Turning to the third main consideration of whether any termination costs or penalties set out in an agreement will still apply, Section 112 of the Act does not state that any effects of termination that are contained in the agreement that is to be terminated will not apply. In other words, while Section 112 may provide a right to terminate an agreement the question remains whether any costs or penalties for termination set out in the Agreement will still apply.

Changes to the Act will bring greater certainty in the future, but the fact that the Act is being specifically amended to preclude such charges, penalties etc. could be used as an argument that currently a corporation is liable for charges, penalties etc. under an agreement terminated pursuant to Section 112.

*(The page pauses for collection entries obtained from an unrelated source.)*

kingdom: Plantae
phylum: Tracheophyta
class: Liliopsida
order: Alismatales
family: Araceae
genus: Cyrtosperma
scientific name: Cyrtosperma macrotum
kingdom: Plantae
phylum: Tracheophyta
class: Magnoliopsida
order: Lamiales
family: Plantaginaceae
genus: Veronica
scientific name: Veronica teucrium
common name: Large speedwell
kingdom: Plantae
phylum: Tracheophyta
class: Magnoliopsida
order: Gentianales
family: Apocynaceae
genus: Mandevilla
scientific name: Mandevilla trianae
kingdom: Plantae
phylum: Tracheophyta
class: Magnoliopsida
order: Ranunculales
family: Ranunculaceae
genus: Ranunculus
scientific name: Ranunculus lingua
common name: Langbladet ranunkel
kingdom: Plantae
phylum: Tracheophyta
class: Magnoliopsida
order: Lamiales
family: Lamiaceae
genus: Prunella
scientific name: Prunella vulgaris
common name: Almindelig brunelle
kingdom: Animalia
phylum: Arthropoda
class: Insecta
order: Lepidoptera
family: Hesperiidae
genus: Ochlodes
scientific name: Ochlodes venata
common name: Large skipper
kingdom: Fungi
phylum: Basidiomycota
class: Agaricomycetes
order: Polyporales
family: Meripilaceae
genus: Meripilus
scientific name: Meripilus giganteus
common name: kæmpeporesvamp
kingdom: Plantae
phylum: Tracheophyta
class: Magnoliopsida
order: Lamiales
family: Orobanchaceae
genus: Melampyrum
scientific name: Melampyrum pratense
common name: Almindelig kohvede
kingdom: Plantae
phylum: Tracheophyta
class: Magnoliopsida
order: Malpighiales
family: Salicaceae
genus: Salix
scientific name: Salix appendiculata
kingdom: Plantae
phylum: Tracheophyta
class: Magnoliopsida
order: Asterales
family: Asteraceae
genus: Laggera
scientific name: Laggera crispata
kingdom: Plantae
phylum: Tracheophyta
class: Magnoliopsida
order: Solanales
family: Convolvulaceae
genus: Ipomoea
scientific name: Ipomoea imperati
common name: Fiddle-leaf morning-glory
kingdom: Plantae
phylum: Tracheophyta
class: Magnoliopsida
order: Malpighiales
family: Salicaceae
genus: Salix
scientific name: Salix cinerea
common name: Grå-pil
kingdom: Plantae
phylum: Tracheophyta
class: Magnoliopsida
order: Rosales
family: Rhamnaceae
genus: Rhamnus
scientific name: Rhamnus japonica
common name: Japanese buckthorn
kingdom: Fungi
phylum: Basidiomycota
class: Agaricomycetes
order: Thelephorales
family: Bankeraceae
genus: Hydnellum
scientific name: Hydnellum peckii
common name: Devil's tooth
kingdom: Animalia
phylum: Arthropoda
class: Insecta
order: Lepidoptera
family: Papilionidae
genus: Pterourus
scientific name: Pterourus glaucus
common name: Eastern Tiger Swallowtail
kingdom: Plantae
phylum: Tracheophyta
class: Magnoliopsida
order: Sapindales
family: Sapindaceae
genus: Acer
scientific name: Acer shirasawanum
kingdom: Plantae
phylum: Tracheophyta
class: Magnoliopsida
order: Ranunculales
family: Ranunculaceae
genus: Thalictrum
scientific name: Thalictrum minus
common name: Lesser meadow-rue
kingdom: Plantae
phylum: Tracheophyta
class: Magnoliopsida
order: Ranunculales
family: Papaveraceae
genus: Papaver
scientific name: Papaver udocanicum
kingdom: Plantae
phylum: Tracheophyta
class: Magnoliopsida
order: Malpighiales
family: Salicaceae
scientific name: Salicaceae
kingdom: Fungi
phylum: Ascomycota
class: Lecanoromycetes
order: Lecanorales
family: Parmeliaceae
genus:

4. Fulfilling Purchase Obligations set out in the Declaration

It is fairly common for a corporation to be required to purchase units, such as a superintendent’s suite or guest suites, from the developer. As the Act is currently drafted, if the obligation to purchase the units, including the costs associated with the purchase, were properly set out in the disclosure statement and included as an obligation of the corporation in the declaration, the corporation will be required to proceed with that purchase.

There are amendments to the Act, however, that are not yet in force that will prevent a declarant from requiring a corporation to purchase units. A new Section 26.1(1) will eventually come into force which provides that until a turnover board is elected, a corporation will not acquire an interest or right in a unit, other real property or personal property, except at no cost, despite anything to the contrary in a declaration, by-laws, agreements or other instruments.

The effect of Section 26.1 will be to restrict the ability of developers, either through the declaration or agreements entered into by declarant-controlled boards, to cause the corporation to purchase property.

For the time being, corporations can continue to be required to purchase units from a declarant. In almost all cases, the purchase price itself is financed through a vendor take back mortgage in favour of the declarant, or in other words the purchase price is not paid or borrowed from a third party by the corporation initially, but rather is paid off over a set term, commonly ten years.

The interest rates on a vendor take back mortgage, as with most private mortgages, are usually significantly higher than rates offered by the big five banks, and many boards will understandably want to refinance the vendor take mortgage shortly after the transfer.

There are two key considerations to look at when looking to refinance. The first is whether the terms of the vendor take back mortgage allow for prepayment of the amount remaining without penalties or additional costs. Many vendor take back mortgages do allow for prepayment without penalties, but if there are penalties for advance payments those costs should be factored in along with any transaction costs when deciding whether refinancing will make long term financial sense.

The second consideration to keep in mind is whether the corporation has adequate provisions in either its general operating by-law or a stand-alone borrowing by-law to refinance the mortgage.

The declarant will most likely have included specific clauses for the vendor take back mortgage in both the declaration and the by-laws, but those clauses may not extend to refinancing the existing mortgage. If the power to refinance is not provided for in the existing provisions, the corporation will have to pass a new borrowing by-law and will need to engage with the owners to explain the cost savings that could be achieved.